Independent Institute
The Independent Institute, which is itself a component of the Atlas Group of ultra-free-market think tanks with links to the Alexis de Tocqueville Institute [all heavily dependent on commissioned corporate funding] appears to have taken over the role of administrator of the Tobacco Institute's cash-for-comments network at the end of the 1990s.

    Their research director and journal editor, Robert Higgs, was already a member of the network. Tobacco funding continued to flow to the Independent Institute which appears to have taken on the role of 'warehousing' these academic supporters to insulate them from discovery.

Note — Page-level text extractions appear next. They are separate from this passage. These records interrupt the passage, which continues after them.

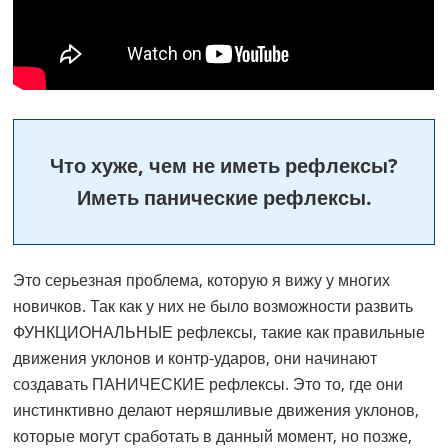
Что хуже, чем не иметь рефлексы?
Иметь панические рефлексы.
Это серьезная проблема, которую я вижу у многих
новичков. Так как у них не было возможности развить
ФУНКЦИОНАЛЬНЫЕ рефлексы, такие как правильные
движения уклонов и контр-ударов, они начинают
создавать ПАНИЧЕСКИЕ рефлексы. Это то, где они
инстинктивно делают неряшливые движения уклонов,
которые могут сработать в данный момент, но позже,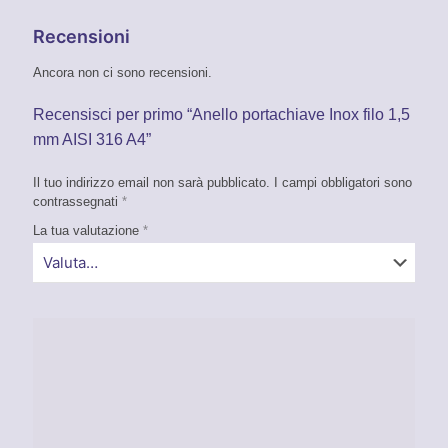
Recensioni
Ancora non ci sono recensioni.
Recensisci per primo “Anello portachiave Inox filo 1,5
mm AISI 316 A4”
Il tuo indirizzo email non sarà pubblicato.
I campi obbligatori sono
contrassegnati
*
La tua valutazione
*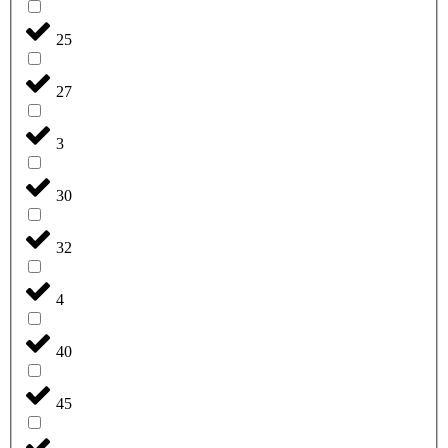
25
27
3
30
32
4
40
45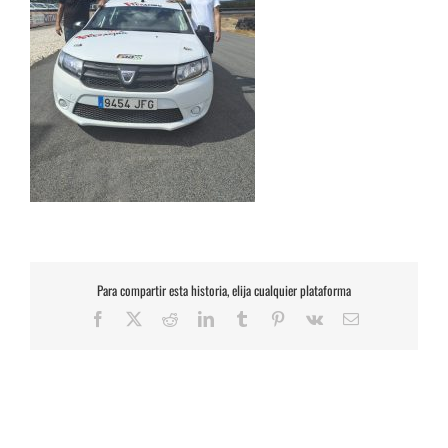
Para compartir esta historia, elija cualquier plataforma
Facebook
X
Reddit
LinkedIn
Tumblr
Pinterest
Vk
Correo
electrónico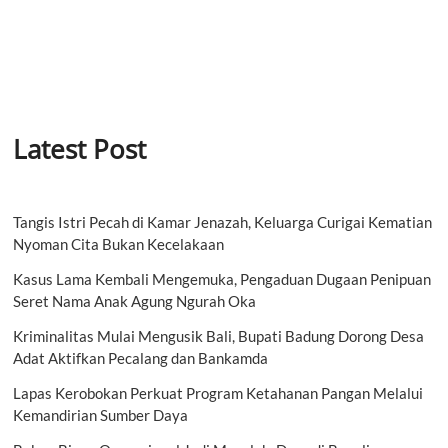
Latest Post
Tangis Istri Pecah di Kamar Jenazah, Keluarga Curigai Kematian
Nyoman Cita Bukan Kecelakaan
Kasus Lama Kembali Mengemuka, Pengaduan Dugaan Penipuan
Seret Nama Anak Agung Ngurah Oka
Kriminalitas Mulai Mengusik Bali, Bupati Badung Dorong Desa
Adat Aktifkan Pecalang dan Bankamda
Lapas Kerobokan Perkuat Program Ketahanan Pangan Melalui
Kemandirian Sumber Daya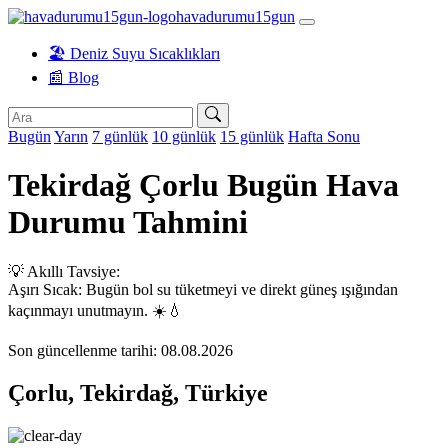
havadurumu15gun
🏖️ Deniz Suyu Sıcaklıkları
📰 Blog
Bugün
Yarın
7 günlük
10 günlük
15 günlük
Hafta Sonu
Tekirdağ Çorlu Bugün Hava
Durumu Tahmini
💡 Akıllı Tavsiye:
Aşırı Sıcak: Bugün bol su tüketmeyi ve direkt güneş ışığından
kaçınmayı unutmayın. ☀️💧
Son güncellenme tarihi: 08.08.2026
Çorlu, Tekirdağ, Türkiye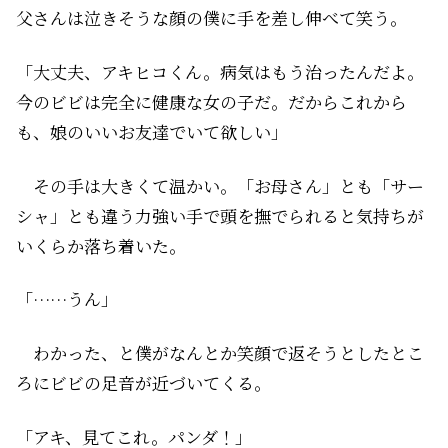
父さんは泣きそうな顔の僕に手を差し伸べて笑う。
「大丈夫、アキヒコくん。病気はもう治ったんだよ。
今のビビは完全に健康な女の子だ。だからこれから
も、娘のいいお友達でいて欲しい」
その手は大きくて温かい。「お母さん」とも「サー
シャ」とも違う力強い手で頭を撫でられると気持ちが
いくらか落ち着いた。
「……うん」
わかった、と僕がなんとか笑顔で返そうとしたとこ
ろにビビの足音が近づいてくる。
「アキ、見てこれ。パンダ！」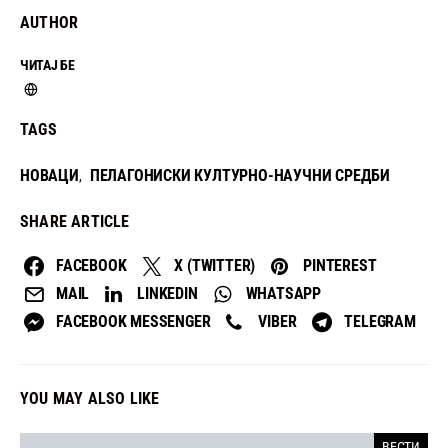
AUTHOR
ЧИТАЈ БЕ
TAGS
НОВАЦИ
ПЕЛАГОНИСКИ КУЛТУРНО-НАУЧНИ СРЕДБИ
,
SHARE ARTICLE
FACEBOOK
X (TWITTER)
PINTEREST
MAIL
LINKEDIN
WHATSAPP
FACEBOOK MESSENGER
VIBER
TELEGRAM
YOU MAY ALSO LIKE
ВЕСТИ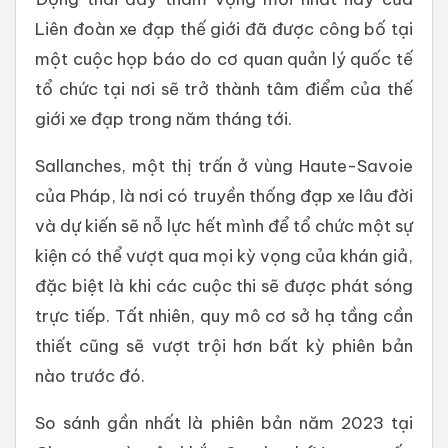
Liên đoàn xe đạp thế giới đã được công bố tại
một cuộc họp báo do cơ quan quản lý quốc tế
tổ chức tại nơi sẽ trở thành tâm điểm của thế
giới xe đạp trong năm tháng tới.
Sallanches, một thị trấn ở vùng Haute-Savoie
của Pháp, là nơi có truyền thống đạp xe lâu đời
và dự kiến ​​sẽ nỗ lực hết mình để tổ chức một sự
kiện có thể vượt qua mọi kỳ vọng của khán giả,
đặc biệt là khi các cuộc thi sẽ được phát sóng
trực tiếp. Tất nhiên, quy mô cơ sở hạ tầng cần
thiết cũng sẽ vượt trội hơn bất kỳ phiên bản
nào trước đó.
So sánh gần nhất là phiên bản năm 2023 tại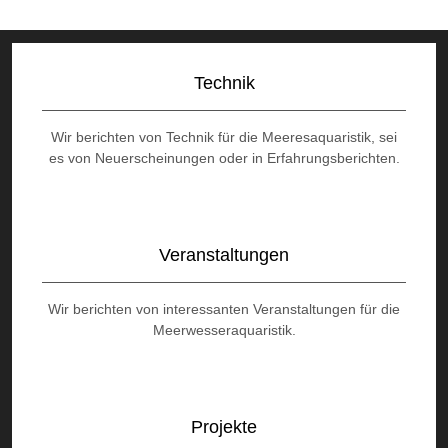
Technik
Wir berichten von Technik für die Meeresaquaristik, sei
es von Neuerscheinungen oder in Erfahrungsberichten.
Veranstaltungen
Wir berichten von interessanten Veranstaltungen für die
Meerwesseraquaristik.
Projekte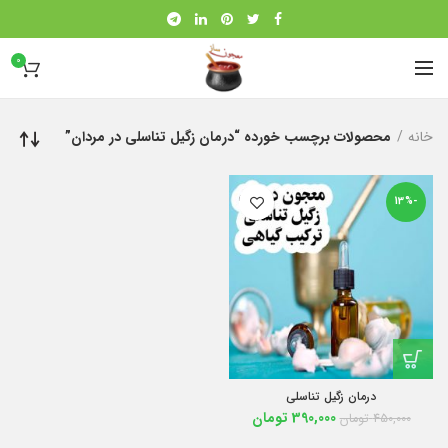
0
خانه
محصولات برچسب خورده “درمان زگیل تناسلی در مردان”
-13%
درمان زگیل تناسلی
390,000
تومان
450,000
تومان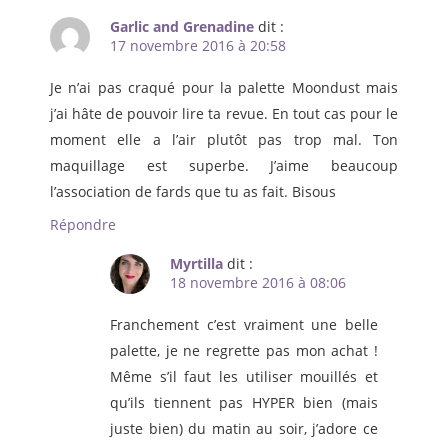
Garlic and Grenadine
dit :
17 novembre 2016 à 20:58
Je n’ai pas craqué pour la palette Moondust mais
j’ai hâte de pouvoir lire ta revue. En tout cas pour le
moment elle a l’air plutôt pas trop mal. Ton
maquillage est superbe. J’aime beaucoup
l’association de fards que tu as fait. Bisous
Répondre
Myrtilla
dit :
18 novembre 2016 à 08:06
Franchement c’est vraiment une belle
palette, je ne regrette pas mon achat !
Même s’il faut les utiliser mouillés et
qu’ils tiennent pas HYPER bien (mais
juste bien) du matin au soir, j’adore ce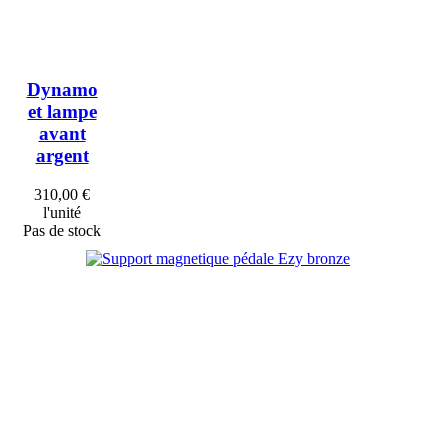
Dynamo
et lampe
avant
argent
310,00 €
l'unité
Pas de stock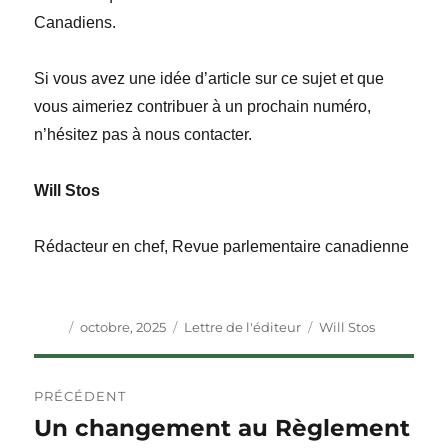
Canadiens.
Si vous avez une idée d’article sur ce sujet et que
vous aimeriez contribuer à un prochain numéro,
n’hésitez pas à nous contacter.
Will Stos
Rédacteur en chef,
Revue parlementaire canadienne
Auteur
Publié
Catégories
Étiquettes
octobre, 2025
Lettre de l'éditeur
Will Stos
le
Navigation
PRÉCÉDENT
de
Un changement au Règlement
Article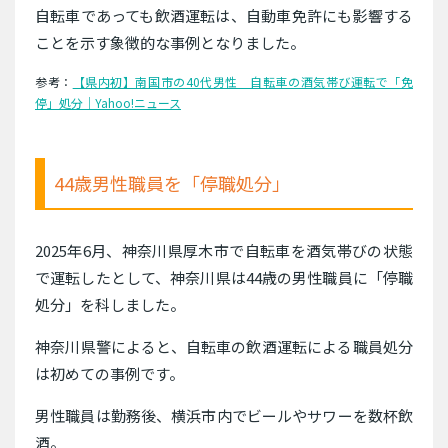
自転車であっても飲酒運転は、自動車免許にも影響する
ことを示す象徴的な事例となりました。
参考：
【県内初】南国市の40代男性 自転車の酒気帯び運転で「免
停」処分｜Yahoo!ニュース
44歳男性職員を「停職処分」
2025年6月、神奈川県厚木市で自転車を酒気帯びの状態
で運転したとして、神奈川県は44歳の男性職員に「停職
処分」を科しました。
神奈川県警によると、自転車の飲酒運転による職員処分
は初めての事例です。
男性職員は勤務後、横浜市内でビールやサワーを数杯飲
酒。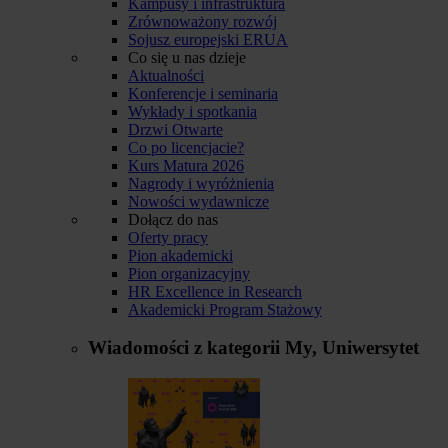
Kampusy i infrastruktura
Zrównoważony rozwój
Sojusz europejski ERUA
Co się u nas dzieje
Aktualności
Konferencje i seminaria
Wykłady i spotkania
Drzwi Otwarte
Co po licencjacie?
Kurs Matura 2026
Nagrody i wyróżnienia
Nowości wydawnicze
Dołącz do nas
Oferty pracy
Pion akademicki
Pion organizacyjny
HR Excellence in Research
Akademicki Program Stażowy
Wiadomości z kategorii
My, Uniwersytet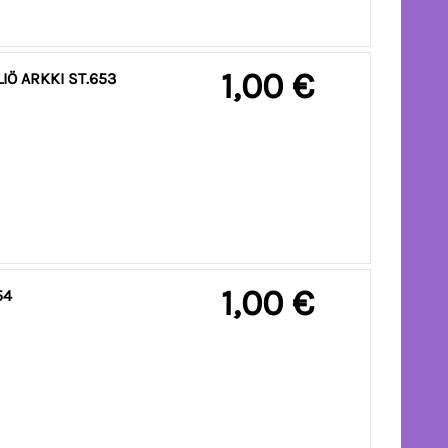
1,00 €
IÖ ARKKI ST.653
1,00 €
54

The Institute acquired the bulk of the cabal of cash-for-comments economists who were still operating, and some who had been retired:

Senior Fellows
  • Bruce L Benson, Florida State
  • Robert Higgs, Independent Institute
  • William Shugart, Utah State
  • Richard Vedder, Ohio University
Research Fellows
  • Burton Abrams, Uni of Delaware
  • Gary Anderson, California State at Northridge
  • Dominick Armentano, Uni of Hartford
  • Peter Boettke, George Mason Uni
  • Thomas DiLorenzo, Loyola College, Maryland
  • Robert Ekelund, Auburn Uni
  • Lowell E Gallaway, Ohio Uni
  • Randall Holcombe, Florida State
  • Dwight Lee, Southern Methodist Uni
  • Cotton 'Matt' Lindsay, Clemson Uni
  • Fred McChesney, Northwestern Uni
  • Mark Pauly, Uni of Pennsylvania
  • Richard Stroup, Montana State
  • Mark Thornton, Ludwig von Mises Institute
  • Richard Wagner, George Mason Uni
  • Bruce Yandle, Clemson Uni
Also dozens of other academics and writers who provided independent contract services to the tobacco industry — like Richard Epstein, John Goodman, Peter Huber, Paul Craig Roberts, Paul Rubin, Peter Samuel, S Fred Singer. Russell Sobel, etc.